Records to process START

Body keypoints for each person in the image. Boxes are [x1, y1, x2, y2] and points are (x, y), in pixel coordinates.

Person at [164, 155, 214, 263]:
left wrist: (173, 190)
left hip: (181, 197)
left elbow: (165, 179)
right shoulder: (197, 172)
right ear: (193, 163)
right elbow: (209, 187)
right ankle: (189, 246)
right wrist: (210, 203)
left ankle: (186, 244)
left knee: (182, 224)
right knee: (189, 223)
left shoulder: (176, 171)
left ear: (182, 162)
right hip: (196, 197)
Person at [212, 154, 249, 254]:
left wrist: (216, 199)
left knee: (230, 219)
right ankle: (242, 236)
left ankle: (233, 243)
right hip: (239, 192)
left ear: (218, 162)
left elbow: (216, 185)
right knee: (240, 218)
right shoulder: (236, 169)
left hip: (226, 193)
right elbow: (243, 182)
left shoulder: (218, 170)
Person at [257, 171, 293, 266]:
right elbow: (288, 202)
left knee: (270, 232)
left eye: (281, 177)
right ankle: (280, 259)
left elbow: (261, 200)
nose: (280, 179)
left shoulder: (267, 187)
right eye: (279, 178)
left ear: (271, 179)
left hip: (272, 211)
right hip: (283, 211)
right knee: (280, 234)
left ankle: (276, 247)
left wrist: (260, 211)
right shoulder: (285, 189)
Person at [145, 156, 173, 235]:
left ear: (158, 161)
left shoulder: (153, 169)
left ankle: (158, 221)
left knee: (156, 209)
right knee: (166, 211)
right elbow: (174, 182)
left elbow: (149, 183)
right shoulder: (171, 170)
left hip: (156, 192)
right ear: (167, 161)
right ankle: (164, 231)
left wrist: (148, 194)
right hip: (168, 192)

Records to process END
Records to process START

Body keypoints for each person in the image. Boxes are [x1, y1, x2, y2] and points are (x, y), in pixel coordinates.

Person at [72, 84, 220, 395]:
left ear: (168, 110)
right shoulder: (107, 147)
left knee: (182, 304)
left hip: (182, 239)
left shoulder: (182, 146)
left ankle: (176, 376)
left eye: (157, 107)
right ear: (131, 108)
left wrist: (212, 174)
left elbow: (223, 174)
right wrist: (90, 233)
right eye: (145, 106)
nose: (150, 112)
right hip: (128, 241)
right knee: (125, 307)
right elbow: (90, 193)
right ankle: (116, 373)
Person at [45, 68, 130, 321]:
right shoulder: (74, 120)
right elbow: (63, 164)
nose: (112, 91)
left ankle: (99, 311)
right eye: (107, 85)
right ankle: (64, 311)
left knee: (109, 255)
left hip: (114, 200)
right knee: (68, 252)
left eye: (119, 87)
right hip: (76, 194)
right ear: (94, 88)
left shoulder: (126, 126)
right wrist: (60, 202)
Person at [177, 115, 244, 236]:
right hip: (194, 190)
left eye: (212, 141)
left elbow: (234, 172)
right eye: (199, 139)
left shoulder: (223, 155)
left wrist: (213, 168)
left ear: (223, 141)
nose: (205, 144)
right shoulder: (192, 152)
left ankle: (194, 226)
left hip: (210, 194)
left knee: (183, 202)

Records to process END

◆ **Exercise instructions**
Using the data above, extract exactly the lines from the one that holds "right hip: (196, 197)" to the one that holds "right knee: (280, 234)", both ends included, and no others.

◆ **Exercise result**
right hip: (196, 197)
Person at [212, 154, 249, 254]:
left wrist: (216, 199)
left knee: (230, 219)
right ankle: (242, 236)
left ankle: (233, 243)
right hip: (239, 192)
left ear: (218, 162)
left elbow: (216, 185)
right knee: (240, 218)
right shoulder: (236, 169)
left hip: (226, 193)
right elbow: (243, 182)
left shoulder: (218, 170)
Person at [257, 171, 293, 266]:
right elbow: (288, 202)
left knee: (270, 232)
left eye: (281, 177)
right ankle: (280, 259)
left elbow: (261, 200)
nose: (280, 179)
left shoulder: (267, 187)
right eye: (279, 178)
left ear: (271, 179)
left hip: (272, 211)
right hip: (283, 211)
right knee: (280, 234)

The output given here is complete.